Albert Atkin, at 3AM

Fascinating interview.  A couple of high points for me…

Despite being someone who wants to explore potentially specific problems in philosophy. I think there’s a lot of truth in this:

 I honestly think claims that there is something intrinsic to the discipline that means it attracts a particular type of person (who tends to be male and white and wealthy) is weak tea. Philosophy has a problem, but it has a problem because the world is a shitty place, and the most comfortable and interesting jobs tend to be populated by the most privileged. As much as people complain about academia, it’s a pretty cushy gig. Why are there so few black academics? Because for the most part, society is racist. Why do we struggle to get gender equality? Because for the most part, society is sexist. Why are working class people underrepresented in academia? Because for the most part society makes it easier for the privileged to succeed. Why are people of disability made invisible in academia? Because for the most part society is ableist. Philosophy may be a particularly troublesome and resistant pocket of that society, but it’s hardly the last or biggest hold out.

 

I think readers of this blog will be especially interested as well to read Albert’s thoughts on philosophy of race and the importance of definitions with respect to Roma identity, a perspective that is (to put it mildly) not often discussed.
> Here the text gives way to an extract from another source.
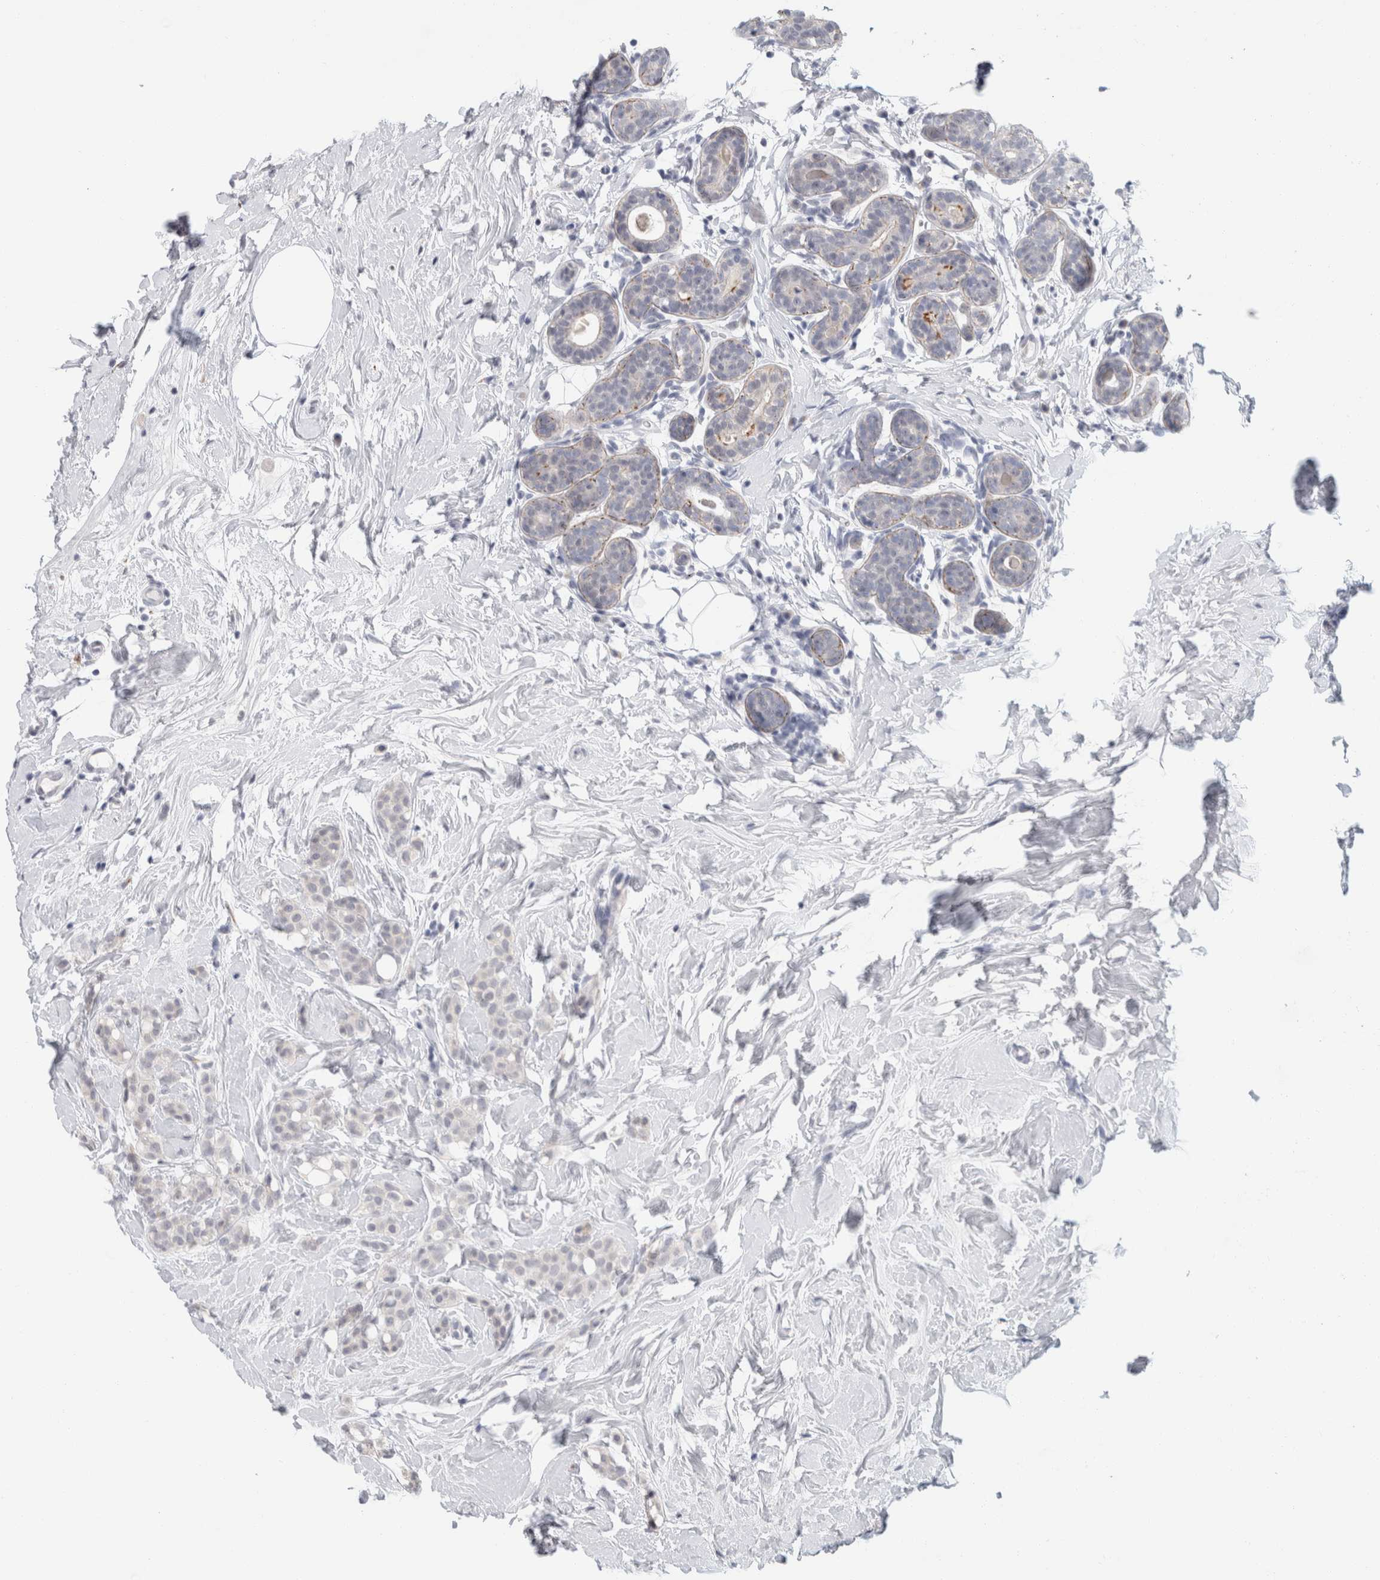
{"staining": {"intensity": "negative", "quantity": "none", "location": "none"}, "tissue": "breast cancer", "cell_type": "Tumor cells", "image_type": "cancer", "snomed": [{"axis": "morphology", "description": "Lobular carcinoma, in situ"}, {"axis": "morphology", "description": "Lobular carcinoma"}, {"axis": "topography", "description": "Breast"}], "caption": "The micrograph displays no significant expression in tumor cells of breast lobular carcinoma in situ. (DAB IHC, high magnification).", "gene": "NIPA1", "patient": {"sex": "female", "age": 41}}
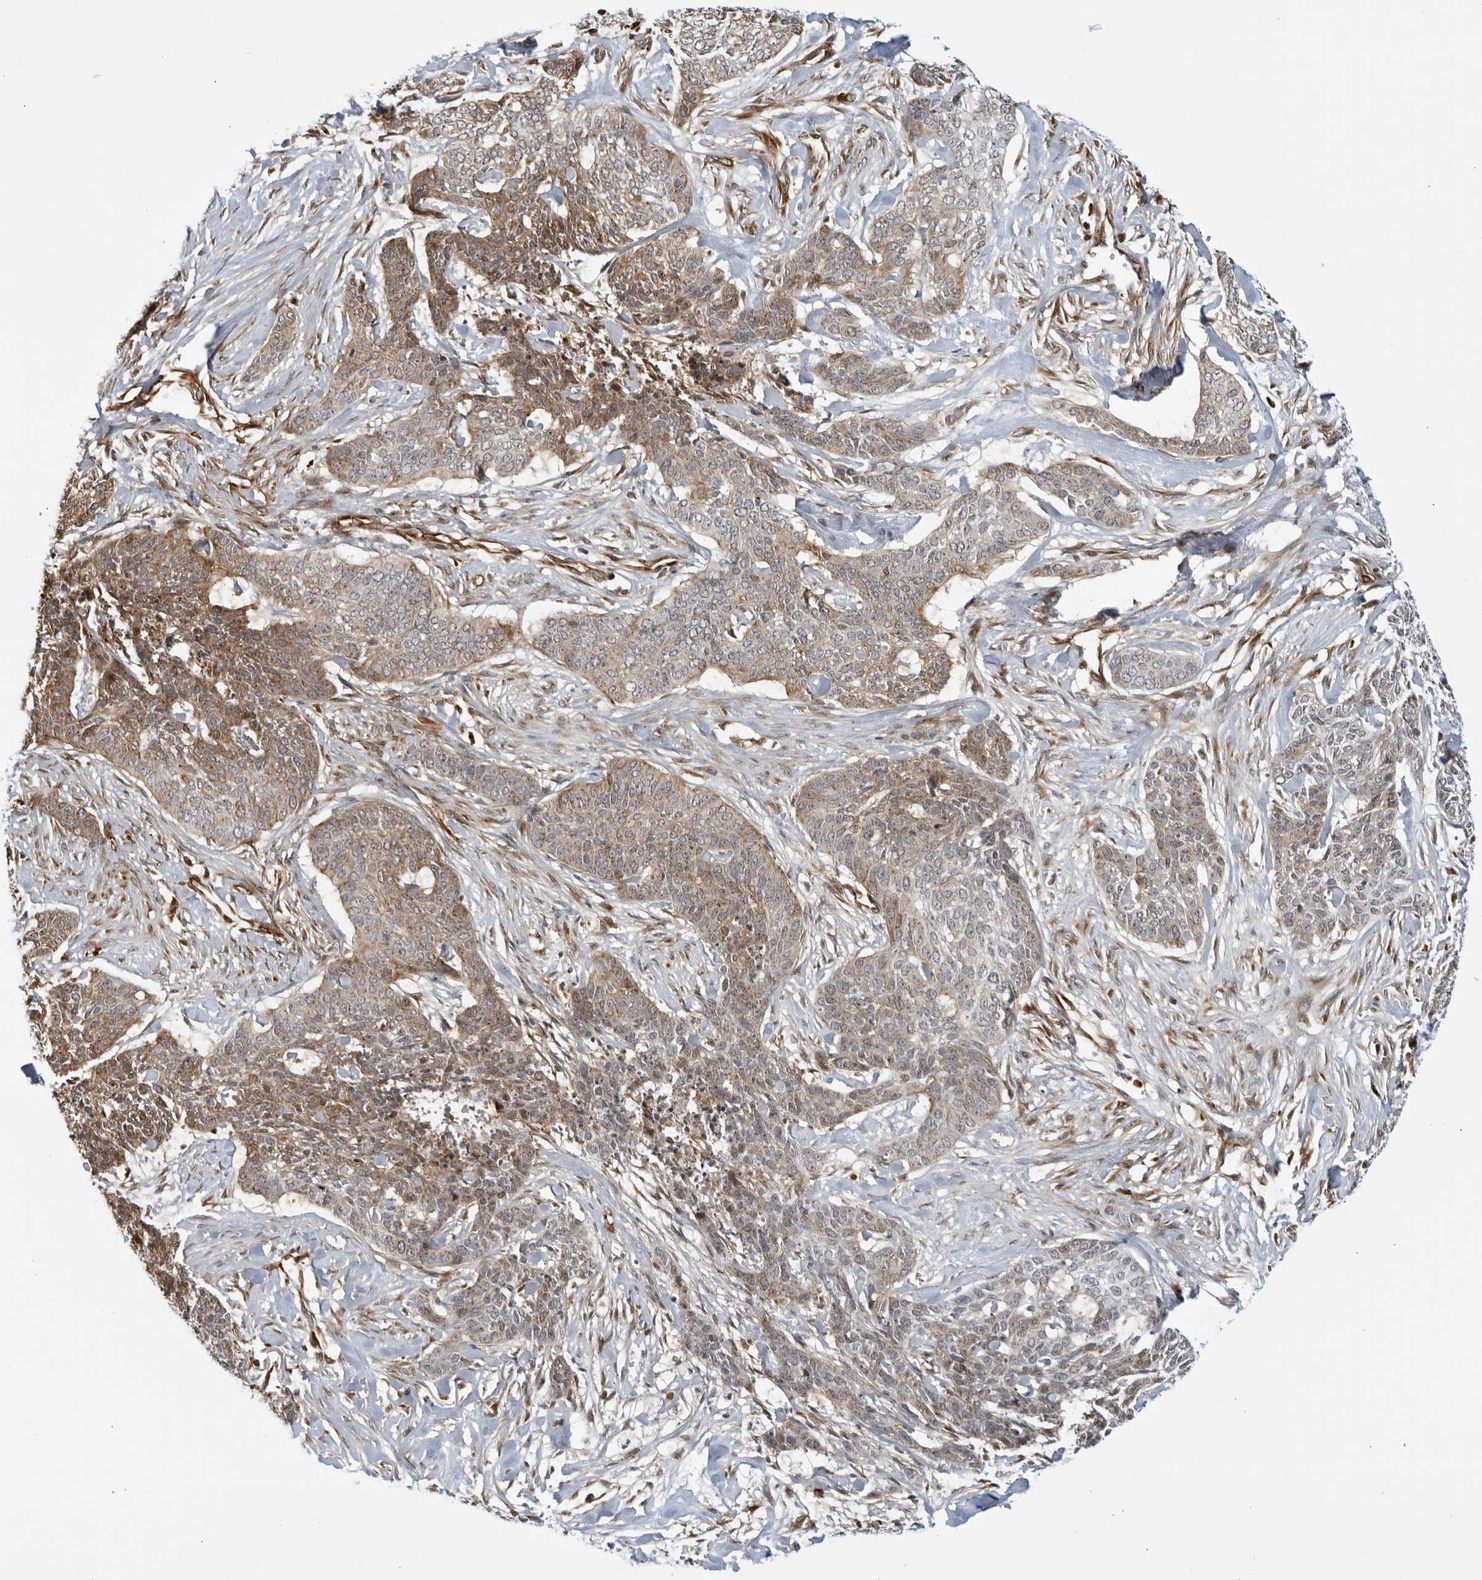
{"staining": {"intensity": "moderate", "quantity": ">75%", "location": "cytoplasmic/membranous"}, "tissue": "skin cancer", "cell_type": "Tumor cells", "image_type": "cancer", "snomed": [{"axis": "morphology", "description": "Basal cell carcinoma"}, {"axis": "topography", "description": "Skin"}], "caption": "This photomicrograph displays immunohistochemistry staining of basal cell carcinoma (skin), with medium moderate cytoplasmic/membranous positivity in about >75% of tumor cells.", "gene": "TCF21", "patient": {"sex": "female", "age": 64}}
I use a particular approach of saying that careful definition and clarity are important, that these are what analytic philosophers take themselves to be good at, and that they should get involved in this project. I can understand why people might not find that approach useful, especially in the current context in America where there needs to be a real focus on the differences in lived experience between races. From my point of view though, understanding what we can do by getting involved in projects of definition are important and do have a role.

To illustrate, I have a paper included in a collection of articles on the condition of Roma in Europe. The collection “We Roma“, is edited by Daniel Baker and Maria Hlavajova and has contributions from both Roma and Non-Roma. In my paper, I try to make it clear that there are official definitions of Roma groups which are designed to identify us with properties that can be (and are being) removed — its definitional genocide. I argue that we need to be involved in defining ourselves, to own the definitional project, otherwise we, as a group, are doomed in Europe. Given the surge in far right sentiment across Europe I worry that we may already be doomed, but while ever someone else controls whats defines us we can simply be erased by fiat.

Read the whole thing.

 

2 thoughts on “Albert Atkin, at 3AM

  1. I think it is important to stress that there is a racist and societal background to philosophy’s diversity problems. Nonetheless, there has also got to be something fairly peculiar to philosophy, since a number of other disciplines have advanced considerably more than we have.

  2. I am a social/political philosopher who reads across the tradition, including continental sources on social/political. From this perspective, the problem with the analytic approach is that it tends take what might be called a “non-comprehensive” approach to these issues. Providing a “careful definition” of this or that ignores the much more interesting and just as pressing question of how we (including the analytic philosopher) come to have the definitions we do and whether every definition depends on a social context. “Clarity” is a fine goal, but modeling context is complex (see Foucault), and to sacrifice complexity for clarity/simplicity will not advance our understanding of social/political phenomena.

    As this author observes, a people may be defined in such a way that their needs and interests are effectively erased. We have seen the same phenomenon in the United States, of course. But this observation is not owing to the clarity of analytic philosophy, but rather this author’s moving beyond clear definitions to consider the broader social meaning of definitions. Clear analysis in and of itself is insufficient for critique. We need a model of agency and contextualization that addresses the human ability and need to transcend a given definition. I find that continental theorists (including Kant and the post-Kantian tradition) have richer resources for this, and I wish there weren’t such a disciplinary prejudice against drawing on them.